TASK DIRECTIONS: One line at a time, check the entries below for the word "Right", and copy each line that has it.

[MATERIAL FOR THIS TASK]

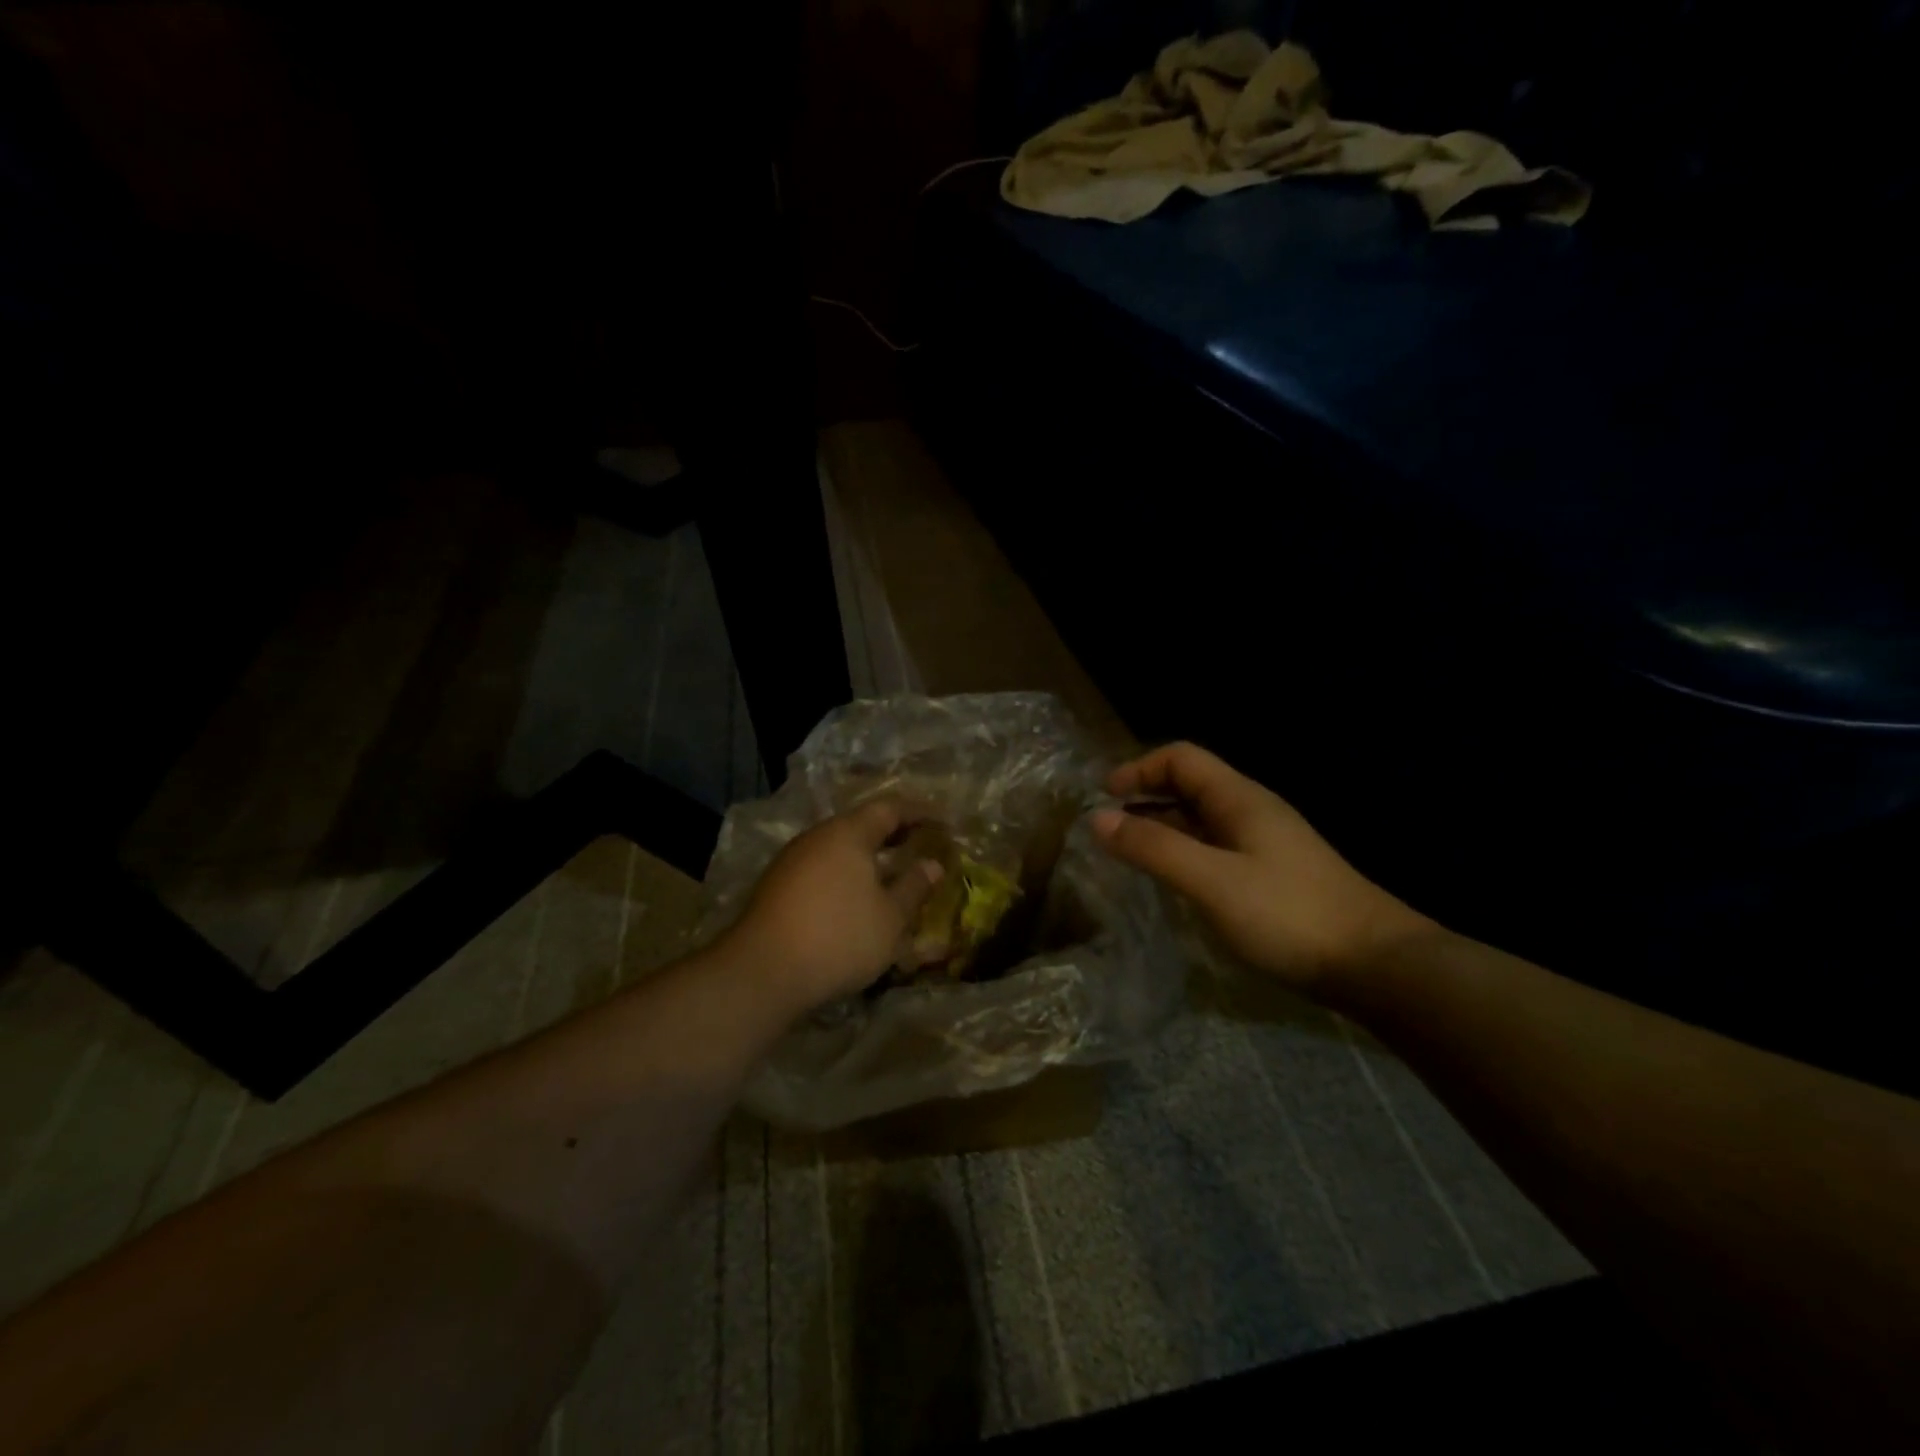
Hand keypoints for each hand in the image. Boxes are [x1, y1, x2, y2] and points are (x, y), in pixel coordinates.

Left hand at [724, 798, 944, 1013]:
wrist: (762, 972)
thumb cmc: (839, 937)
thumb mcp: (890, 917)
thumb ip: (913, 887)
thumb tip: (932, 865)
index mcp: (848, 833)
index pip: (890, 808)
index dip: (919, 812)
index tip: (942, 820)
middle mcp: (818, 837)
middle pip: (861, 824)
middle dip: (892, 832)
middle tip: (920, 842)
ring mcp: (792, 860)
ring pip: (838, 847)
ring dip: (867, 855)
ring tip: (891, 872)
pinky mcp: (777, 886)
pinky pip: (822, 867)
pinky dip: (846, 873)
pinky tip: (855, 897)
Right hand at [1091, 743, 1437, 995]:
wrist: (1376, 965)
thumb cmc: (1288, 914)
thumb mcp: (1211, 880)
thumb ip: (1153, 847)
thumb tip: (1096, 818)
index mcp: (1239, 799)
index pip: (1181, 758)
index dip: (1139, 768)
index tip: (1104, 797)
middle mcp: (1251, 812)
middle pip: (1190, 785)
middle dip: (1145, 796)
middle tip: (1108, 826)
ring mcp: (1265, 844)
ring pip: (1202, 819)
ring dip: (1162, 825)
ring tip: (1129, 852)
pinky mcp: (1272, 876)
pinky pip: (1215, 848)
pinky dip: (1185, 852)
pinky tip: (1174, 880)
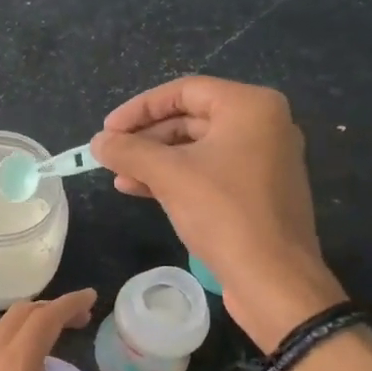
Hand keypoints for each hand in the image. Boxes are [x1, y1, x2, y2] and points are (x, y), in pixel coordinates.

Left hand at [0, 289, 131, 370]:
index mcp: (13, 365)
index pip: (44, 318)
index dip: (69, 304)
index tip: (91, 298)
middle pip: (18, 316)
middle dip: (49, 309)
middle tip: (78, 320)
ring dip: (25, 325)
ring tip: (50, 339)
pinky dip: (7, 343)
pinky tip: (18, 370)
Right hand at [91, 77, 346, 351]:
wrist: (273, 279)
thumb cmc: (224, 213)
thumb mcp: (169, 175)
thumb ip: (129, 151)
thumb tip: (97, 142)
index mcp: (250, 107)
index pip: (184, 90)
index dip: (140, 108)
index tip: (108, 129)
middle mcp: (263, 125)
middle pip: (190, 118)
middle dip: (146, 137)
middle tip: (110, 153)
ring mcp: (263, 160)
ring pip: (196, 148)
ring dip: (154, 160)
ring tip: (118, 175)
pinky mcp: (257, 192)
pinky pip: (209, 172)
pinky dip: (175, 177)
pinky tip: (139, 189)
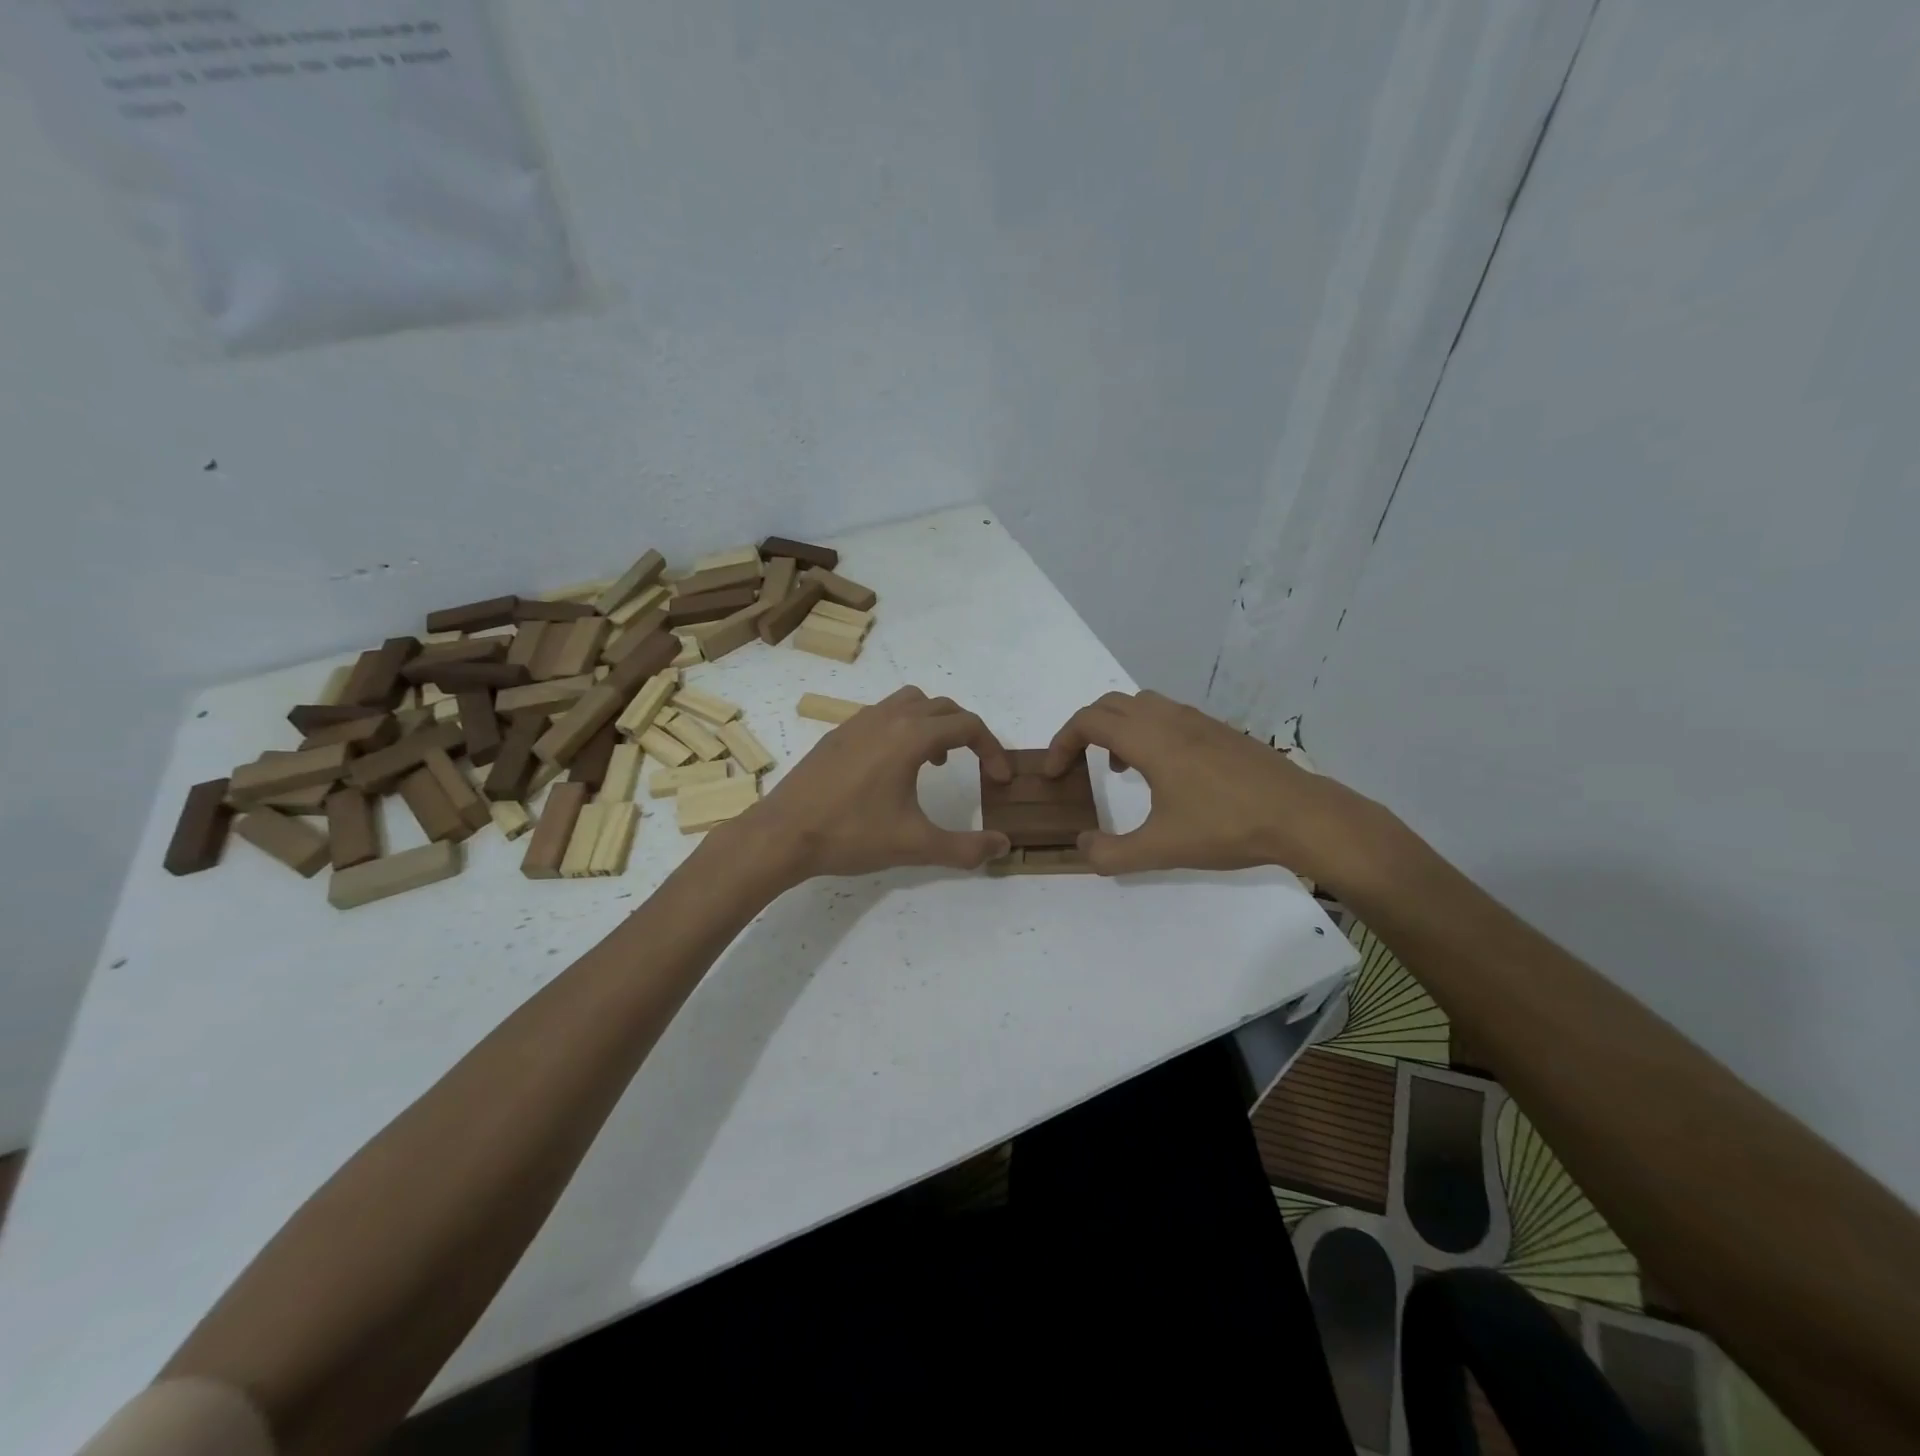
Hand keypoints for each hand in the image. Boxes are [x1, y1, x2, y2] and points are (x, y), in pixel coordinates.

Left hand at [741, 687, 1013, 881]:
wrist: (782, 834)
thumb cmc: (851, 835)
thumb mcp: (915, 845)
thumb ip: (965, 847)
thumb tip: (1003, 846)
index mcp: (911, 736)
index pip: (968, 726)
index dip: (992, 749)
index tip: (1000, 779)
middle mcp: (887, 718)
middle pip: (943, 707)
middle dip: (967, 731)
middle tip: (977, 764)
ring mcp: (859, 721)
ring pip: (910, 702)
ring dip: (934, 723)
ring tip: (936, 761)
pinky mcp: (838, 733)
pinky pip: (883, 713)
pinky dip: (904, 727)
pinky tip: (894, 767)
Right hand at [1045, 690, 1398, 885]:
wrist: (1301, 815)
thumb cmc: (1227, 827)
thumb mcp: (1161, 850)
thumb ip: (1112, 853)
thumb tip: (1083, 847)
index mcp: (1149, 739)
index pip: (1088, 722)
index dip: (1061, 743)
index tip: (1052, 773)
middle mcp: (1169, 719)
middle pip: (1109, 704)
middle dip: (1083, 730)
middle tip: (1075, 764)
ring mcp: (1198, 721)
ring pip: (1140, 705)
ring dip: (1116, 728)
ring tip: (1117, 768)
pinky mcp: (1219, 730)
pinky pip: (1167, 716)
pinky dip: (1146, 731)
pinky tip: (1162, 772)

[/MATERIAL FOR THIS TASK]

WRITTEN SOLUTION:
Right hand at [1091, 743, 1437, 995]:
Right hand at [91, 77, 346, 351]:
Right hand at [1045, 690, 1398, 885]:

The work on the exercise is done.